Esercizi da svolgere:
1. Secondo il brano sul progetto Azdora, quante donne si sono presentate alla prima call del festival?
2. Riproduci fedelmente il passo del brano sul progetto Azdora che va da "Le vere protagoniste" a "come glielo spieghi?".

Tutto comincia quando Markus Öhrn, invitato in residenza dal festival di Santarcangelo all’inizio del 2015, scopre e "decide di conoscere più a fondo la figura della azdora romagnola, termine dialettale che indica la “reggitrice”, la padrona del focolare, unica responsabile della condotta della casa. Ruolo femminile centrale e di grande autorità nelle geometrie familiari, non le è permessa alcuna assenza, alcun sentimento distruttivo al fine di preservare l’equilibrio dell’economia domestica. Öhrn riconosce nella azdora un potenziale di liberazione e di uscita da uno status quo culturale", così recita la presentazione ufficiale del progetto.
?Alos racconta: "L’appuntamento del 15 luglio è la seconda parte del progetto, nato l’anno scorso. Markus da sempre lavora moltissimo con la musica, anche nei suoi altri spettacoli teatrali, e quindi ha chiesto ai Motus [storica compagnia teatrale italiana, N.d.A.] se conoscessero una musicista che facesse musica estrema, e che fosse una donna. Esclusi il regista e un attore in scena siamo infatti tutte donne nello spettacolo. Cercava dunque una persona che avesse un approccio musicale forte, magari con un immaginario black metal o comunque vicino a realtà di musica estrema. E gli interessava anche l’approccio, diciamo, femminista allo spettacolo. Motus gli ha fatto il mio nome e da qui è nata la collaborazione".
"L’anno scorso è stato qualcosa di più classico, cioè uno spettacolo teatrale di cui io ho curato le musiche. Si chiamava Ritual, erano tutta una serie di rituali, dieci in tutto, che consistevano in performance di mezzora, dove io curavo tutta la parte sonora", continua, "poi pian piano con queste signore si è cominciato ad instaurare un rapporto differente, e anche con il regista. E gli abbiamo proposto di fare anche un concerto all’interno di questi rituals. Del resto, quando ti capita di aver a che fare con delle signore di una certa età, e di poterci suonare? È una cosa abbastanza rara, nella musica, poter lavorare con persone così, e che loro si affidino a te, per di più".
Le vere protagoniste di Azdora sono infatti una quindicina di signore romagnole, coinvolte nel progetto senza sapere che si sarebbero ritrovate a suonare black metal, con tanto di chitarrone distorte, growl e l’immancabile face painting da panda incazzato. E del resto, anche volendo, come glielo spieghi?
Foto di Ilaria Scarpa.
"Santarcangelo è un festival speciale, come la popolazione che abita qui", racconta ?Alos. "Il festival a volte lascia in giro per il paese poster o cartoline con una call che descrive le figure ricercate da registi per laboratori o spettacoli, e lo stesso è stato fatto per Markus, dicendo che ci sarebbe stato questo regista svedese che cercava delle signore, delle azdore, per la sua pièce teatrale. Senza dire di cosa si sarebbe trattato. A questa prima call si sono presentate in quaranta. L’adzora, questa figura romagnola, è tipo una matriarca, e quello che è rimasto a livello contemporaneo di questa figura sono per la maggior parte delle cuoche, e molte pensavano che questo regista volesse, che ne so, cucinare, fare della pasta fresca in scena. Si sono presentate nella maniera più spontanea e ingenua del mondo e si sono ritrovate invece a fare tutt’altro".

[Record di origine]
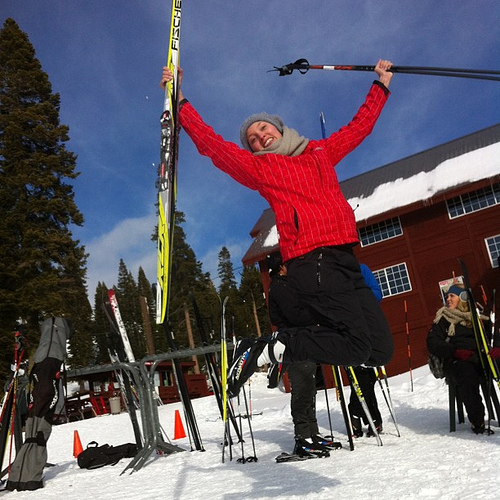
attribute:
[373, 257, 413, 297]
window — white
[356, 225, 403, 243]
window — white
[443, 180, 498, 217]
window — white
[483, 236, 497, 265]
window — white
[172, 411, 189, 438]
traffic cone — orange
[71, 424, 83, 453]
traffic cone — orange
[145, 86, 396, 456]
woman — blonde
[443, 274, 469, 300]
headband — blue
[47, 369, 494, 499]
snow — white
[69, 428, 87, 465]
orange cone — red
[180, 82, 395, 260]
jacket — bright red, bright, red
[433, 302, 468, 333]
scarf — gray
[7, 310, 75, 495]
bag — gray, black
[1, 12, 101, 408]
pine tree — tall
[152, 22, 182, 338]
snow board — yellow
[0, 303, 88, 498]
ski — gray, green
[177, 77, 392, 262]
snow jacket — red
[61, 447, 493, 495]
snow — white, powdery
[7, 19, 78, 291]
tree — big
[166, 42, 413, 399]
skier — jumping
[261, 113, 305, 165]
scarf — grey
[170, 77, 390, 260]
coat — red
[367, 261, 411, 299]
cross bars — white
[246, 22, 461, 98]
stick — ski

Soluzioni degli esercizi:
1. Si sono presentate in quaranta.

2.
Le vere protagoniste di Azdora sono infatti una quindicina di signore romagnole, coinvolte nel progetto senza sapere che si sarebbero ritrovate a suonare black metal, con tanto di chitarrone distorte, growl e l’immancabile face painting da panda incazzato. E del resto, anche volendo, come glielo spieghi?